- Job item
Pictures in the data should be dropped; transcribe exactly the lines from the one that has "1 ORBS equals ¥0.0365" through the one that has "INVESTMENT RESEARCH".

[Start of section]

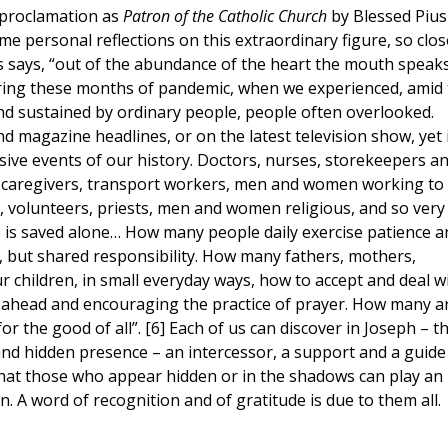
 proclamation as
Patron of the Catholic Church
by Blessed Pius
me personal reflections on this extraordinary figure, so clos
s says, “out of the abundance of the heart the mouth speak
during these months of pandemic, when we experienced, amid
and sustained by ordinary people, people often overlooked.
magazine headlines, or on the latest television show, yet 
sive events of our history. Doctors, nurses, storekeepers a
 caregivers, transport workers, men and women working to
y, volunteers, priests, men and women religious, and so very
is saved alone… How many people daily exercise patience a
c, but shared responsibility. How many fathers, mothers,
children, in small everyday ways, how to accept and deal w
ing ahead and encouraging the practice of prayer. How many a
or the good of all”. [6] Each of us can discover in Joseph – t
and hidden presence – an intercessor, a support and a guide
that those who appear hidden or in the shadows can play an
n. A word of recognition and of gratitude is due to them all.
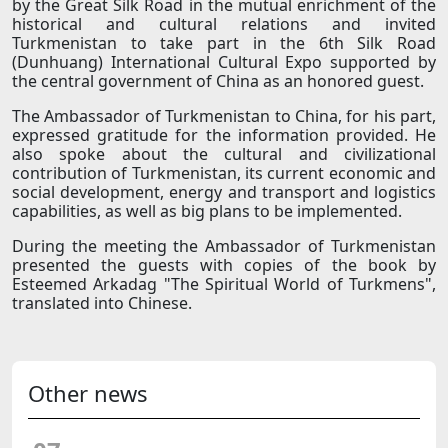
by the Great Silk Road in the mutual enrichment of the
historical and cultural relations and invited
Turkmenistan to take part in the 6th Silk Road
(Dunhuang) International Cultural Expo supported by
the central government of China as an honored guest.
The Ambassador of Turkmenistan to China, for his part,
expressed gratitude for the information provided. He
also spoke about the cultural and civilizational
contribution of Turkmenistan, its current economic and
social development, energy and transport and logistics
capabilities, as well as big plans to be implemented.
During the meeting the Ambassador of Turkmenistan
presented the guests with copies of the book by
Esteemed Arkadag "The Spiritual World of Turkmens",
translated into Chinese.
Other news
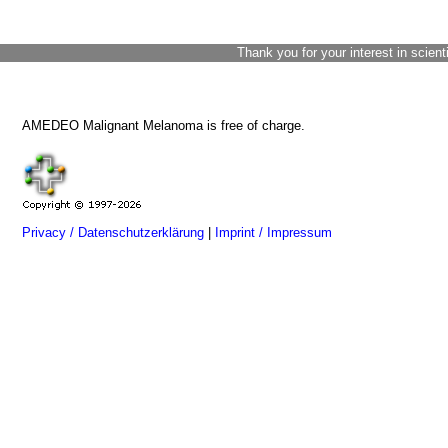
Thank you for your interest in scient
AMEDEO Malignant Melanoma is free of charge.
Privacy / Datenschutzerklärung
|
Imprint / Impressum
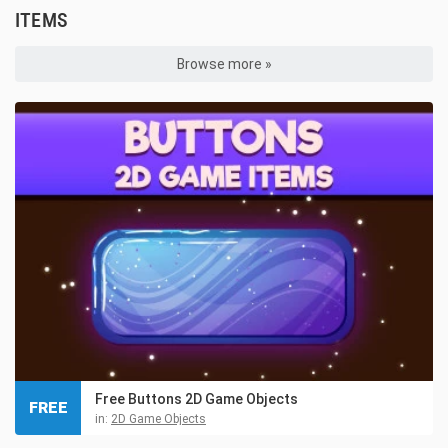
ITEMS
Browse more »
Free Buttons 2D Game Objects
FREE
in:
2D Game Objects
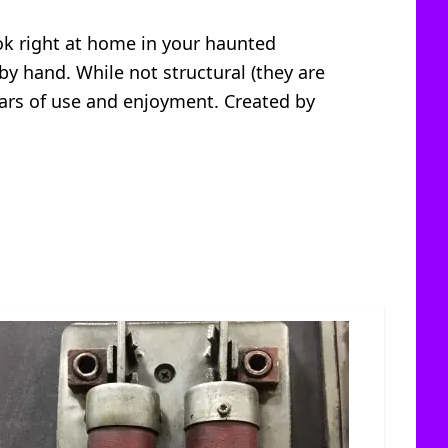
ook right at home in your haunted
 by hand. While not structural (they are
ears of use and enjoyment. Created by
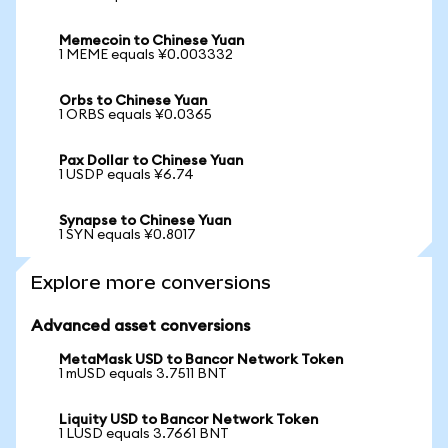
Memecoin to Chinese Yuan
1 MEME equals ¥0.003332
Orbs to Chinese Yuan
1 ORBS equals ¥0.0365
Pax Dollar to Chinese Yuan
1 USDP equals ¥6.74
Synapse to Chinese Yuan
1 SYN equals ¥0.8017
Explore more conversions
Advanced asset conversions
MetaMask USD to Bancor Network Token
1 mUSD equals 3.7511 BNT
Liquity USD to Bancor Network Token
1 LUSD equals 3.7661 BNT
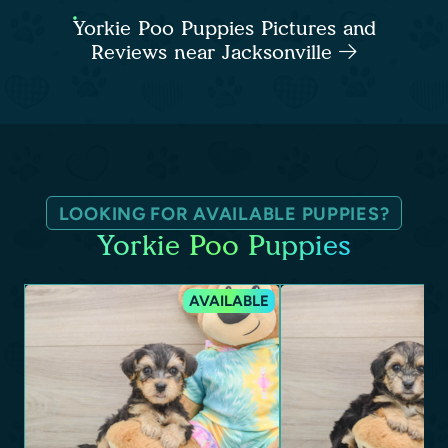
Yorkie Poo Puppies Pictures and
Reviews near Jacksonville
LOOKING FOR AVAILABLE PUPPIES?
Yorkie Poo Puppies
AVAILABLE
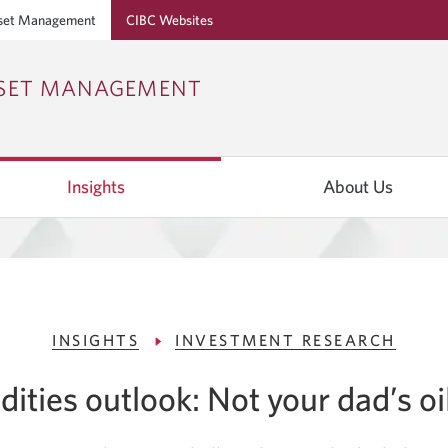
set Management
CIBC Websites
Skip
Skip
Skip
SSET MANAGEMENT
to
to
to
Online
Content
Navigation
Banking
Insights
About Us
INSIGHTS
INVESTMENT RESEARCH
ties outlook: Not your dad’s oi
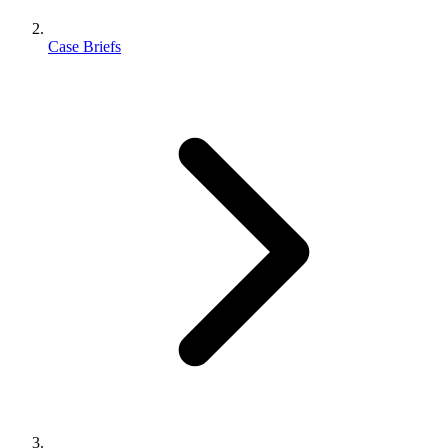
Case Briefs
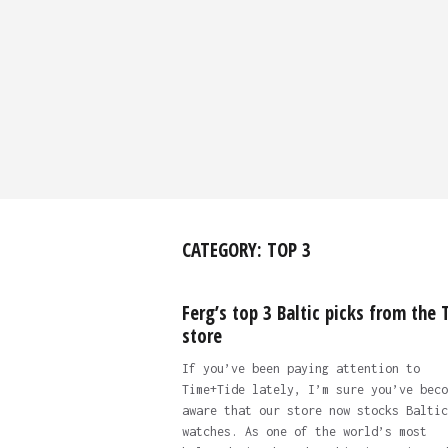
CATEGORY:
TOP 3
Ferg’s top 3 Baltic picks from the 
store
If you’ve been paying attention to
Time+Tide lately, I’m sure you’ve beco
aware that our store now stocks Baltic
watches. As one of the world’s most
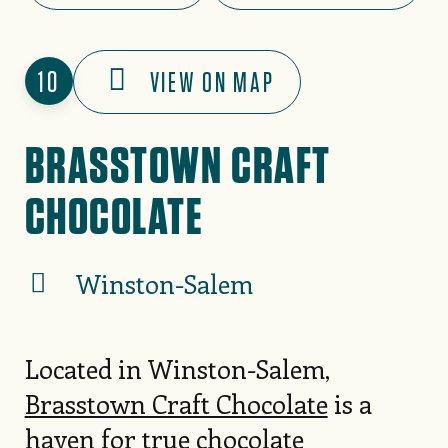
10
VIEW ON MAP
BRASSTOWN CRAFT
CHOCOLATE
Winston-Salem
Located in Winston-Salem,
Brasstown Craft Chocolate
is a
haven for true chocolate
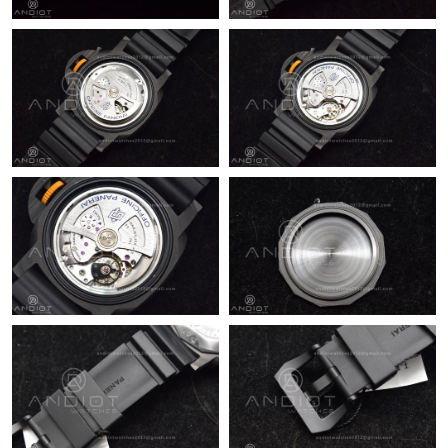
Just Sold: Ursula from London on May 24, 2026 at 9:35 PM.
Just Sold: Paul from Phoenix on Jul 14, 2026 at 11:54 PM.
Just Sold: Isaac from Cleveland on Jul 18, 2026 at 12:13 PM.
Just Sold: Helen from Columbus on Aug 06, 2026 at 11:20 PM.
Just Sold: Rachel from Mexico City on May 11, 2026 at 1:09 PM.
Just Sold: Quinn from Cleveland on Jul 17, 2026 at 7:51 PM.
Just Sold: Yara from Austin on May 19, 2026 at 5:40 PM.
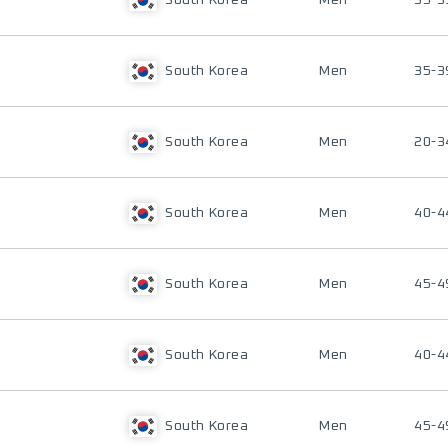
South Korea
Men
35-3
South Korea
Men
35-3
South Korea
Men
20-3
South Korea
Men
40-4
South Korea
Men
45-4
South Korea
Men
40-4
South Korea
Men
45-4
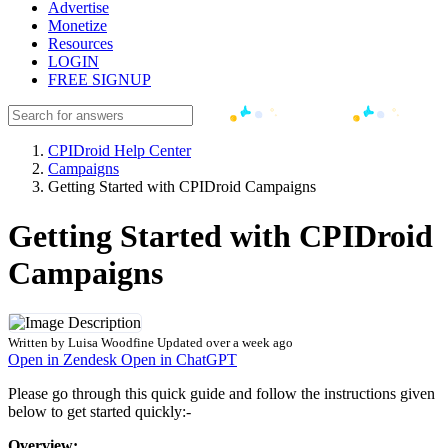
Advertise
Monetize
Resources
LOGIN
FREE SIGNUP
CPIDroid Help Center
Campaigns
Getting Started with CPIDroid Campaigns
Getting Started with CPIDroid
Campaigns
Written by
Luisa Woodfine
Updated over a week ago
Open in Zendesk
Open in ChatGPT
Please go through this quick guide and follow the instructions given
below to get started quickly:-
Overview:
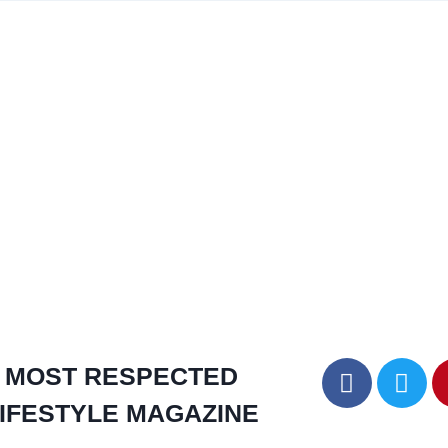
MOST RESPECTED
IFESTYLE MAGAZINE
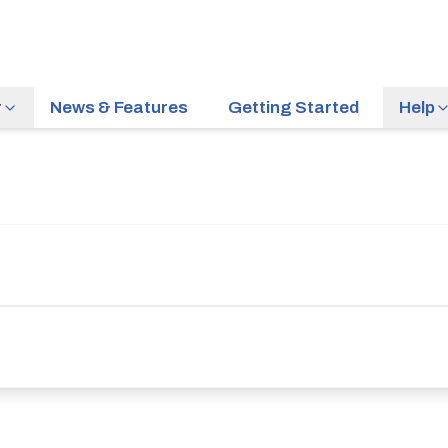
r
News & Features
Getting Started
Help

[End of section]

- Problem solution
1 ORBS equals ¥0.0365
Pax Dollar to Chinese Yuan
1 USDP equals ¥6.74
Synapse to Chinese Yuan
1 SYN equals ¥0.8017
Explore more conversions
Advanced asset conversions
MetaMask USD to Bancor Network Token
1 mUSD equals 3.7511 BNT
Liquity USD to Bancor Network Token
1 LUSD equals 3.7661 BNT
Yorkie Poo Puppies Pictures and
Reviews near Jacksonville
LOOKING FOR AVAILABLE PUPPIES?
Yorkie Poo Puppies
AVAILABLE
set Management
CIBC Websites
Skip
Skip
Skip
SSET MANAGEMENT
to
to
to
Online
Content
Navigation
Banking
Insights
About Us
INSIGHTS
INVESTMENT RESEARCH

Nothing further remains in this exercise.